To the editor:
I write to add to what I suspect is a pile of letters complaining of the sexism in Michael Solot’s review of Nicholson Baker’s latest novel, The Fermata, “Reading: A Man and His Hand,” in the April 15 issue of the Reader. Although Baker’s self-indulgent obsession with quality masturbating is worth at least one good and disparaging review, Solot’s attack on Baker’s career meanders from dead end to dead end (including a particularly antiquated equation of masturbation with “self-abuse”) until it finds an apparent target in the following ugly passage:
“It may be another clue to his success that the insights in a book like The Fermata, for all its whacking priapism, are really quite feminine. I don’t mean just that Baker spends a lot of time on hair, clothes, and the minutiae of female bodies–those are his raw materials, after all. It’s that his observational beam, though intense, is also intensely myopic: it can see only what happens to cross right before his eyes–or pass through his mind–at any moment. . . . What [Baker’s books] all have in common is that their gaze is directed inside to feeling, memories, and anxieties–not outward in the masculine way.”

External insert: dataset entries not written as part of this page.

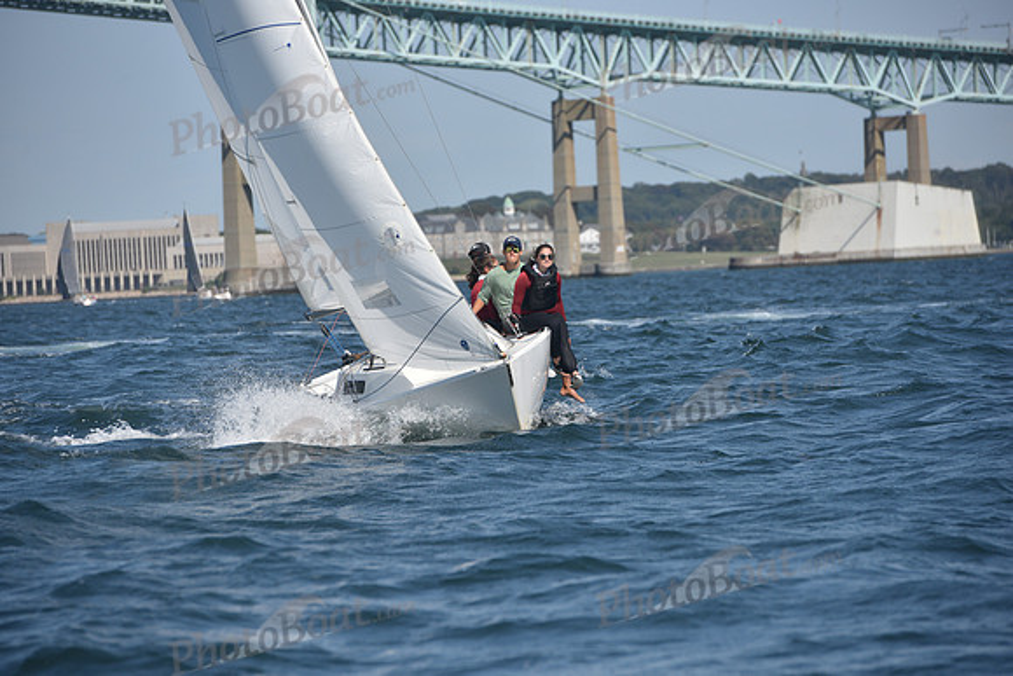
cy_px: 338
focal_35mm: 195
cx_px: 506
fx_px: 5488
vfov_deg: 7.0
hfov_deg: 10.5
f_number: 5.6
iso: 250
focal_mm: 195
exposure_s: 1/1000
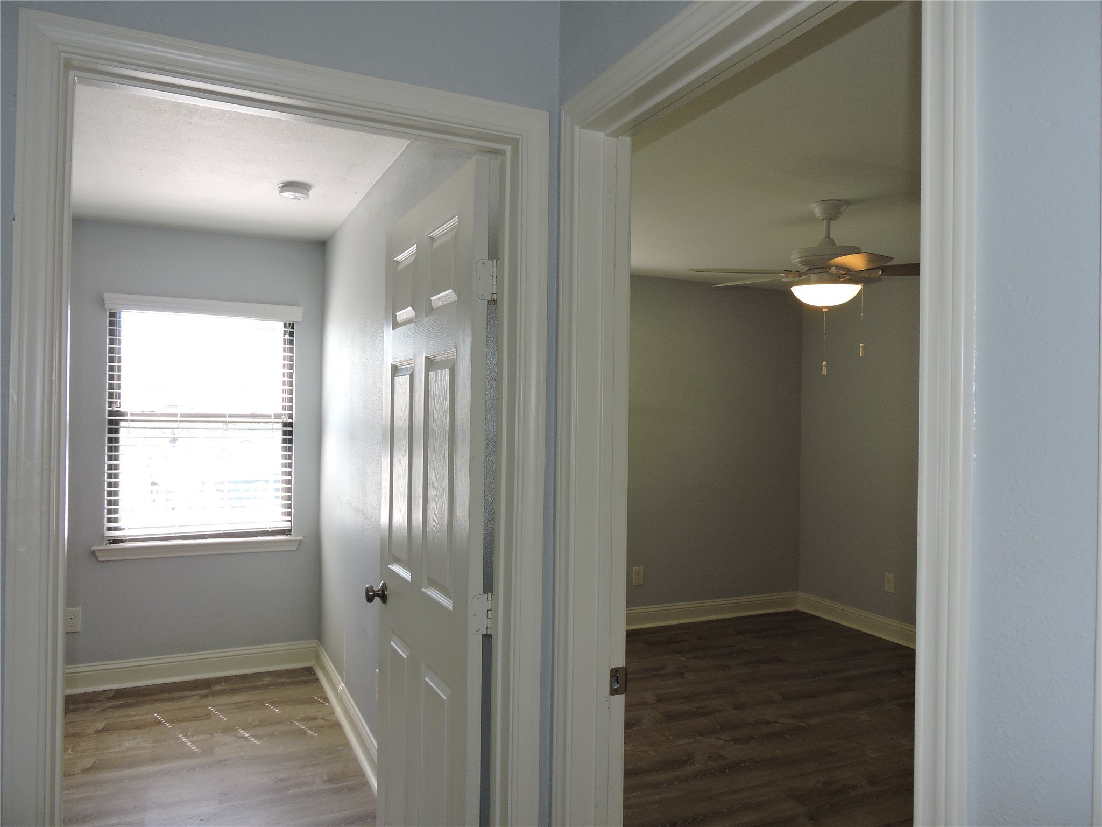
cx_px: 551
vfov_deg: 56.8
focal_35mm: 24
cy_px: 414
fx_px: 764
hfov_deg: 71.6
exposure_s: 1/50
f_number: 3.3
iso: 100
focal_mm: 4.3
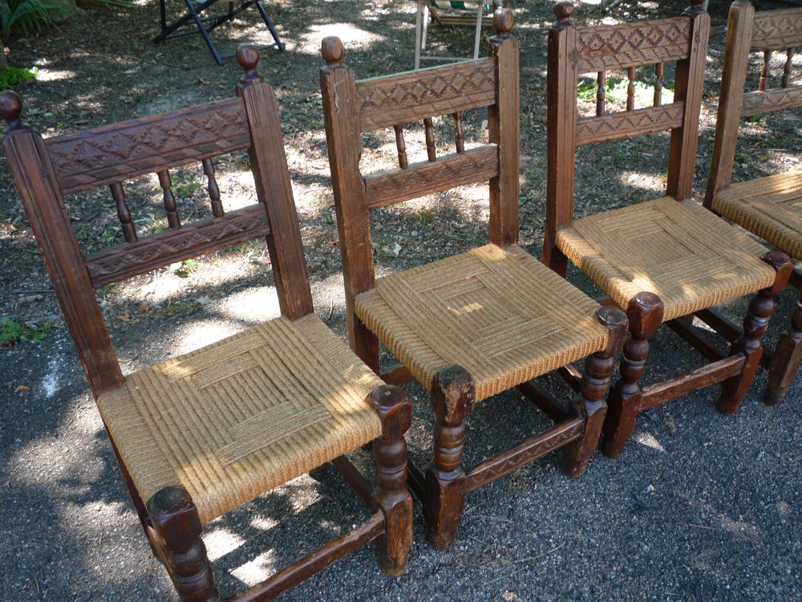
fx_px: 695
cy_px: 301
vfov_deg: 46.8
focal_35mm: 30
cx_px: 401
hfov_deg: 60.0
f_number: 3.3
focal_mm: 5.2
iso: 100
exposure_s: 1/30
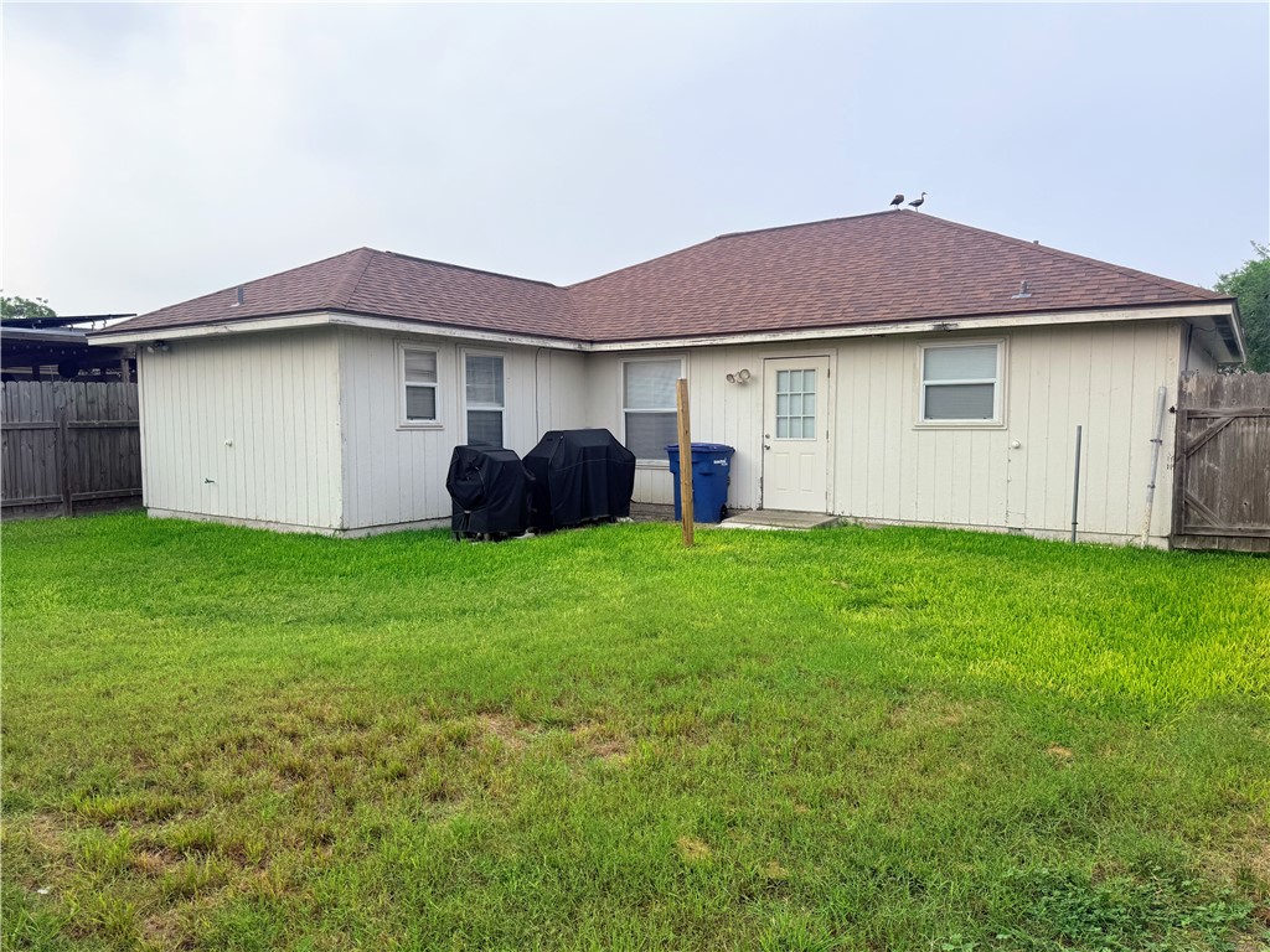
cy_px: 476
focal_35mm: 24
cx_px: 635
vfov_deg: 56.8
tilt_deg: -4.0
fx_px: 881
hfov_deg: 71.6
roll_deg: -0.3
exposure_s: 1/2611
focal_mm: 6.76
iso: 80
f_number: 1.78
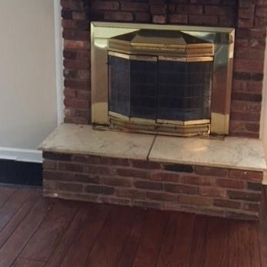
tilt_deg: -11.3
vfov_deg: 34.1
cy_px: 45
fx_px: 419
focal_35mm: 48
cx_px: 160
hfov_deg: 35.2
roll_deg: -2.0
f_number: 2.2
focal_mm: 4.15
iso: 800
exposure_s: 1/15
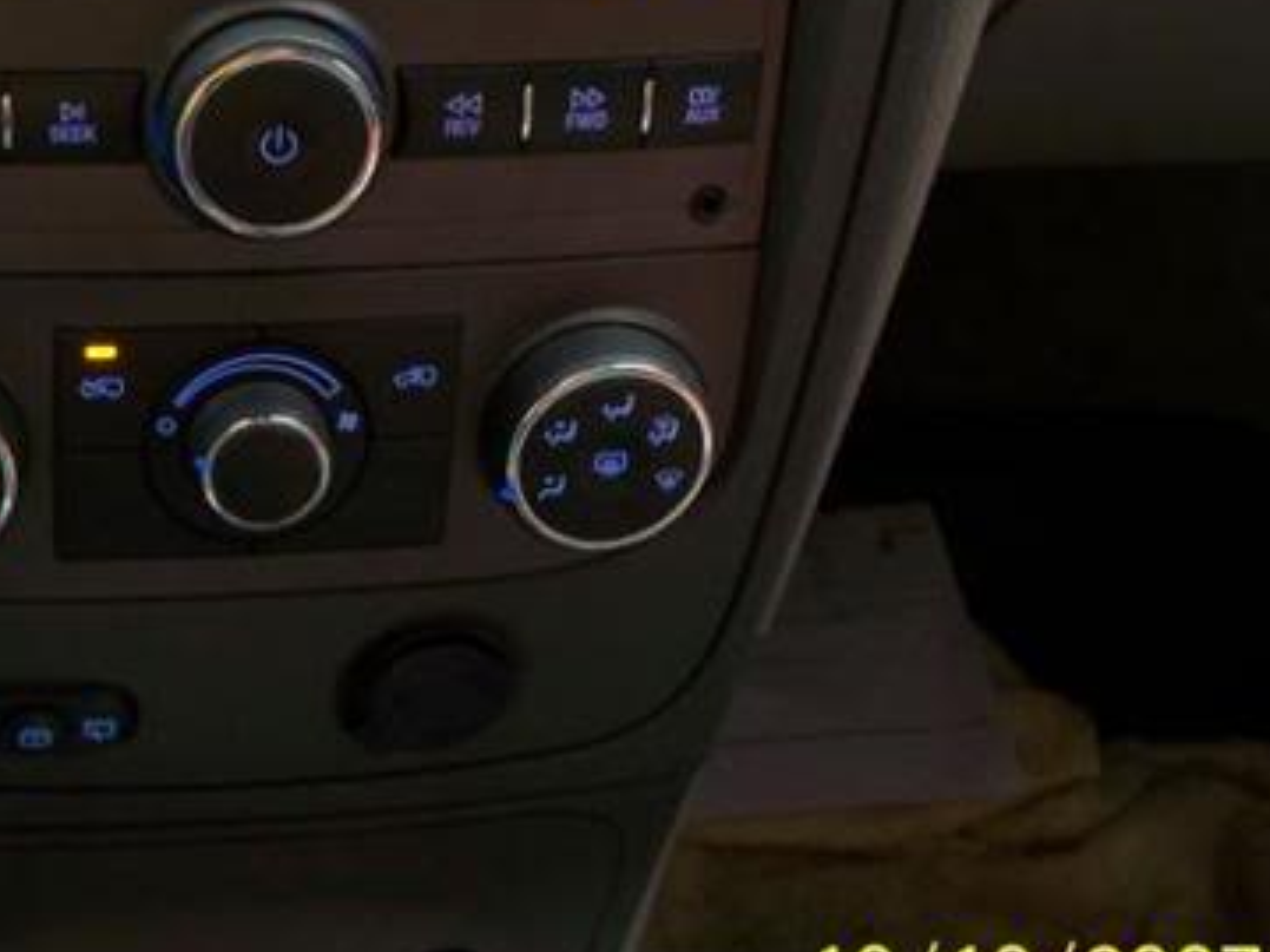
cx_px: 251
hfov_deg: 28.8
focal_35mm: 66
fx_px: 2421
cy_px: 347
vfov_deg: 22.2
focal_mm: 7.8
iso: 200
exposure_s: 1/8
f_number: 2.8
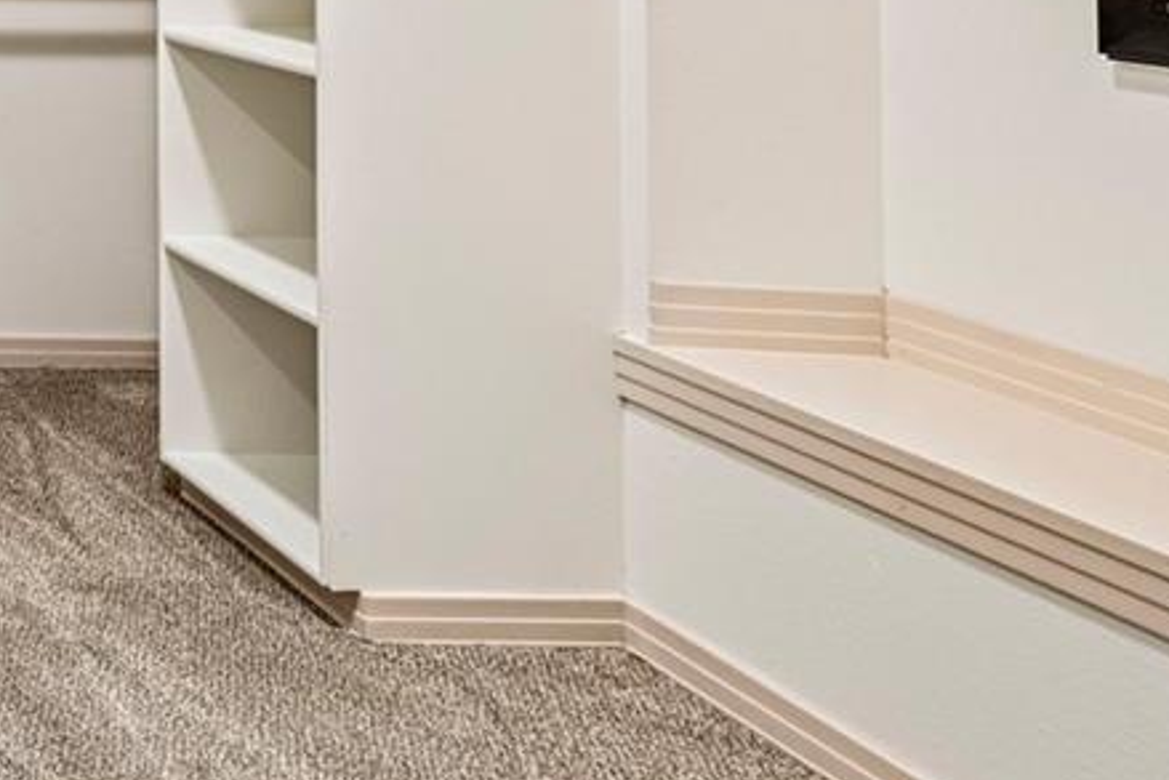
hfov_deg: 25.7
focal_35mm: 51
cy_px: -192
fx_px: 1657
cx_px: -687
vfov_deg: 23.8
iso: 400
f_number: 10
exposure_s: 1/5
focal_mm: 14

Suddenly, it all falls into place. Baker is not most to blame for not dealing with weightier issues than masturbation or for delighting in tasteless and predictable objectifications of women; rather, the problem is that he’s not man enough. It’s for the frailer sex to lie around and dwell on the trivia of their sexual makeup. As for men, let’s have some manly stuff about sexual conquest. I mean, seriously, what rock did you find this guy under?